Mais revenons à Claudie. Si le père Fauveau et le Ronciat sont mauvais, ne te gêne pas pour le bien dire à Bocage, et tâche qu’il ait un ensemble comme pour le Champi. Surveille bien la mise en scène du chariot, la tenue et l’aiguillée du boiron ; que ça soit naïf et ne fasse pas rire. Dis à Bocage que, s’il ne joue pas, ça me fera bien de la peine. Mais je crois qu’il jouera et qu’il veut seulement se faire prier. Prie-le donc sérieusement ; il fait la coquette, mais n’aie pas l’air de t’en apercevoir.

Je suis bien contente que Delacroix t’ait encouragé, cette fois. S’il faut que tu ailles en Belgique et en Hollande, eh bien, tu iras au printemps. Pourquoi pas ? Ça peut te faire du bien, certainement, et ça t’intéressera. Si j’avais de l’argent, j’irais bien avec toi ; mais il faut que je pense à en gagner et non à en dépenser ; car je voudrais te faire faire ton atelier. Ça te serait si commode et si agréable ! M. Montelier a fait un très bon plan, tout pareil à celui dont tu avais marqué les dimensions, mais simple et, il me semble, mieux entendu que celui de M. Regnault. Il dit que ça ne coûtera que moitié de ce que disait M. Regnault. Il établit ses dépenses, et dit que, s’il s’en charge, en quatre mois, il pourra te mettre la clef dans la main : c’est-à-dire tout terminé, vitrage, chauffage, boiseries, peintures, tout en un mot.

Bonsoir, mon cher mignon ; je t’embrasse de toute mon âme.
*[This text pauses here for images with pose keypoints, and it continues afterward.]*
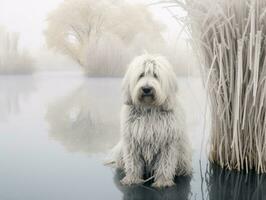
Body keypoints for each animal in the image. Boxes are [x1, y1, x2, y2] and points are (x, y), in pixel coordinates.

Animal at [111, 54, 192, 188]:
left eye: (155, 75)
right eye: (141, 75)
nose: (146, 89)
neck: (149, 109)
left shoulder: (167, 143)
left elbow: (165, 163)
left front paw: (163, 181)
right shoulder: (132, 141)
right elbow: (133, 162)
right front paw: (132, 178)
Le Paloignon[1] t’embrasse et part le 17. Lambrouche t’embrasse et attendra ou que j’aille à Paris, si la pièce va vite, ou que Manceau vienne me tenir compagnie, si la pièce va plus loin ; car je ne voudrais pas rester inutilement des semaines à Paris dans ce moment-ci, où les capitaux ne pleuvent pas encore. Écris-moi le plus souvent que tu pourras. Marquis a été triste le jour de ton départ et il a flairé Paloignon, qui avait pris ta place à table, puis s’en est allé, d’un air de dégoût.
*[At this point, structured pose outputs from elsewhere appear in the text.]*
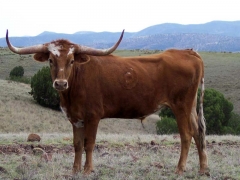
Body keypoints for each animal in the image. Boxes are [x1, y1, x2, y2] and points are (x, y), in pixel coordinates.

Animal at [5, 30, 208, 175]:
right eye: (50, 60)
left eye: (71, 60)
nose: (61, 83)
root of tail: (189, 53)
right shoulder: (75, 118)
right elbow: (77, 144)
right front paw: (75, 170)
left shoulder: (93, 116)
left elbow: (89, 143)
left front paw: (87, 170)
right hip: (190, 106)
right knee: (198, 132)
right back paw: (203, 169)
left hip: (181, 106)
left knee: (186, 135)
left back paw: (180, 169)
P. S. — Paloignon s’est endormi encore aujourd’hui dans son pavillon. Il est venu dîner à l’entremets. Il devient très violent et très pédant au domino. Hier au soir, il voulait tuer Aucante, parce que celui-ci ne bouchait pas la pose.

Je viens de recevoir une charmante lettre d’Emmanuel. Va donc le voir. Parle-lui de nous, de Claudie, etc. Il demeure toujours rue Neuve-des-Petits-Champs, 55. Dis à Manceau de lui porter une épreuve de mon portrait. Voici ce qu’il me dit ; lis-le à Manceau :

« Et, à propos, je viens d’entendre dire qu’on a vu un chef-d’œuvre à Paris : la gravure de ton portrait de Couture, gravure superbe d’un des jeunes artistes commensaux de Nohant (quel charmant calembour !). Est-ce que, par hasard, tu te figures que je ne veux pas une des premières épreuves ? »

N’oublie pas de porter un Gribouille à Camille et d’envoyer une épreuve de mon portrait, quand ça se pourra, à Clotilde et à ma tante.

  1. Sobriquet du peintre Villevielle, paysagiste distingué, mort tout jeune.